04 Jul Soup


Soup
Last night at 2330 local I set about gybing the boat North. Not Northwest or even North Northwest. North. Capital N due North. The price to pay for this much-wanted change in direction was pea soup fog. It has been with us ever since.
Unlike the fog that usually forms over land, this here soup is good ol’ fashioned, West Coast advection fog. In non-technical terms, it’s here to stay until the wind blows from a direction other than south. In practical terms, it turns everything it touches to a dripping, sodden mass in no time flat. By the time I had the boat gybed and settled at 000T, I was soaked.
It’s one of those days when you look out the window and decide its a good day to stay indoors. Or bake bread. Maybe both. The cabin could certainly use some drying out as temperatures this morning hovered near 63F and relative humidity near 80.
Suddenly it is cold again. I am back to wearing wool and fleece. Sleeping requires a blanket and my all over tan acquired while sailing to windward in the tropics is rapidly becoming an all over pale. How quickly the tide has turned despite our prosaic progress. ( Sorry Mr. Lal, couldn’t resist that last bit.)

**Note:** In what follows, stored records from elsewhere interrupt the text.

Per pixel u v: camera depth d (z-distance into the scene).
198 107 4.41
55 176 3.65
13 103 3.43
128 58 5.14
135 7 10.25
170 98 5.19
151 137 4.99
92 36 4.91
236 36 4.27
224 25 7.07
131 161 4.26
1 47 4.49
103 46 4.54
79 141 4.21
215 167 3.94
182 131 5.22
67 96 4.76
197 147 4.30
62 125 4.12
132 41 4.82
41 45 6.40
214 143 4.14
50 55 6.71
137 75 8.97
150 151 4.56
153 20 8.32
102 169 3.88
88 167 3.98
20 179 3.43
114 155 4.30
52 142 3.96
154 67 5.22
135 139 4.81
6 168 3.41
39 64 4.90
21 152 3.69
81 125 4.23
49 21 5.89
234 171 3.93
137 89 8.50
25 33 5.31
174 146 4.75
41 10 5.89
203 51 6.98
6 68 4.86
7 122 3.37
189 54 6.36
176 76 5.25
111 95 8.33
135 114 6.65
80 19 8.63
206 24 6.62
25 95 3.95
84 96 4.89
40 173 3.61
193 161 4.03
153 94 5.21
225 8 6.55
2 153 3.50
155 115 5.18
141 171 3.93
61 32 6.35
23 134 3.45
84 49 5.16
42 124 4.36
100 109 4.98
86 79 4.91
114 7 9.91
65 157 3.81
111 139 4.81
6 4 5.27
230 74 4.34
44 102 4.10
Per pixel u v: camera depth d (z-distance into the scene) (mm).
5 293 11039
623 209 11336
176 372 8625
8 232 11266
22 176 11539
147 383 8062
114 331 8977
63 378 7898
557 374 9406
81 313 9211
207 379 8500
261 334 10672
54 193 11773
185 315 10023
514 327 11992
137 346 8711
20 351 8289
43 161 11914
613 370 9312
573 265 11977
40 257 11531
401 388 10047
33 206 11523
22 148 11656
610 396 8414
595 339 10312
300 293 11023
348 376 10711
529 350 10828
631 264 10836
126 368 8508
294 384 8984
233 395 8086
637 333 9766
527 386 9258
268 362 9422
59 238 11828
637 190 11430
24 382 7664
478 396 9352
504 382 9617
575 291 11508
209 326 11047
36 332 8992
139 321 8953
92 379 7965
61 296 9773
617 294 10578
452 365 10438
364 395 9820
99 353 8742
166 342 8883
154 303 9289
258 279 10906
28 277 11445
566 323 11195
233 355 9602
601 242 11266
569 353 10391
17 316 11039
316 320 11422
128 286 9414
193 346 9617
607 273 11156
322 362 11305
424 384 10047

In another 24 hours or so, we should be able to make good a course with at least some East in it. My sojourn North could well end by then and have us pointed squarely at Brook’s Peninsula on Vancouver Island. I cannot believe it. The next landfall will be one I’ve made at least a half dozen times before. I’ve sailed the West Coast of Vancouver Island, landing where Cook and Vancouver landed, surveying where Bligh surveyed. It is familiar but now foreign.
Unlike all the other times, in the wake is the world.